| WORK REQUEST |
For every record, give an exact copy that has no pictures in it.

| SUPPLIED RECORDS |
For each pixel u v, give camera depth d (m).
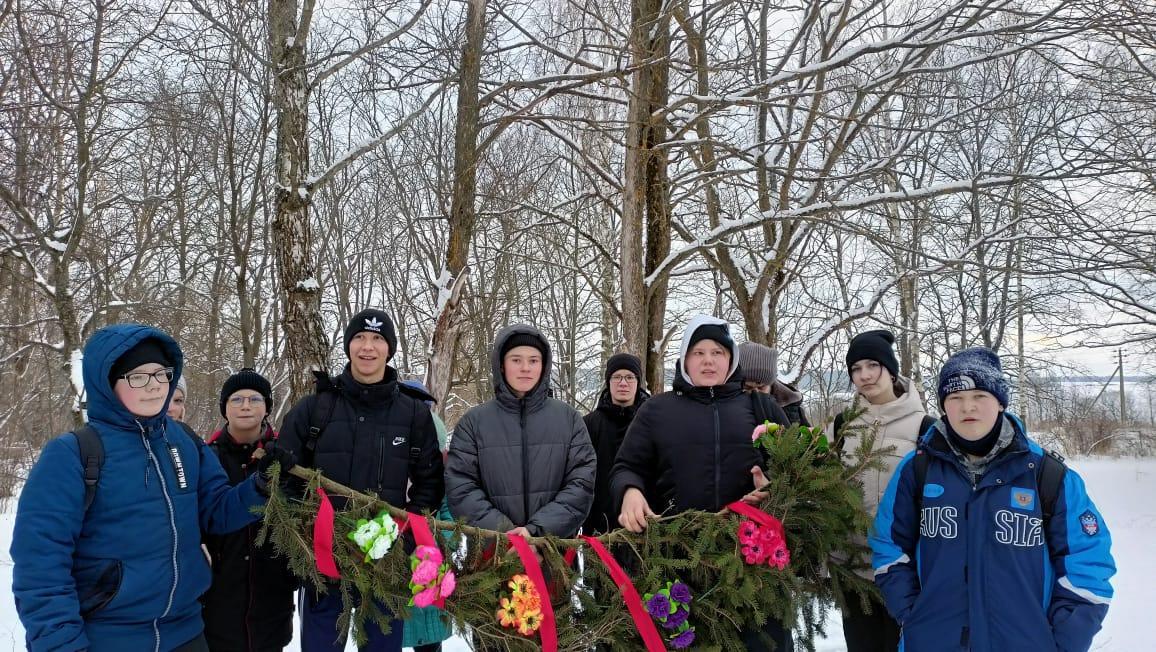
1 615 4.98
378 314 3.05
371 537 2.50
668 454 2.90
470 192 6.78
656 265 7.78
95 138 9.67
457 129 6.79
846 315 8.58
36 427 14.93
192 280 14.77
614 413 3.95
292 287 5.81
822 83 7.70
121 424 2.21
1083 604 2.10
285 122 5.80
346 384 2.98
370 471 2.91
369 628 2.86
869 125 6.95
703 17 7.70
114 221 12.48
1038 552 2.19
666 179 8.01
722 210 9.86
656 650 2.58
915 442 2.97
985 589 2.23
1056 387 14.30
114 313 11.68
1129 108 8.62
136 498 2.17
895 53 8.31
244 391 3.14
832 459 2.75
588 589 2.81
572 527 2.91
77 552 2.10
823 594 2.85
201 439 2.62
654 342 7.89
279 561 2.98
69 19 8.83
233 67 7.54
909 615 2.38
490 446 3.03
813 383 14.77
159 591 2.19
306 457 2.93
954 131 7.39
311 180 5.89
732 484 2.84
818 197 8.66
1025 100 8.88
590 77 6.38
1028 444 2.29
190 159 11.84
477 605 2.65
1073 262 7.98
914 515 2.48
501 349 3.14
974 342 13.95
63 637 1.92
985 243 7.79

| THE COMPLETED TASK |
For each pixel u v, give camera depth d (m).
1 615 4.98
378 314 3.05
371 537 2.50
668 454 2.90
470 192 6.78
656 265 7.78
95 138 9.67
457 129 6.79
846 315 8.58
36 427 14.93
192 280 14.77
614 413 3.95
292 287 5.81
822 83 7.70
121 424 2.21
1083 604 2.10
285 122 5.80
346 384 2.98
370 471 2.91
369 628 2.86
869 125 6.95
703 17 7.70
114 221 12.48
1038 552 2.19
666 179 8.01
722 210 9.86
656 650 2.58
915 442 2.97
985 589 2.23
1056 387 14.30
114 313 11.68
1129 108 8.62
136 498 2.17
895 53 8.31
244 391 3.14
832 459 2.75
588 589 2.81
572 527 2.91
77 552 2.10
823 594 2.85
201 439 2.62
654 342 7.89
279 561 2.98
69 19 8.83
233 67 7.54
909 615 2.38
490 446 3.03
813 383 14.77
159 591 2.19
306 457 2.93
954 131 7.39
311 180 5.89
732 484 2.84
818 197 8.66
1025 100 8.88
590 77 6.38
1028 444 2.29
190 159 11.84
477 605 2.65
1073 262 7.98
914 515 2.48
501 349 3.14
974 342 13.95
63 637 1.92
985 243 7.79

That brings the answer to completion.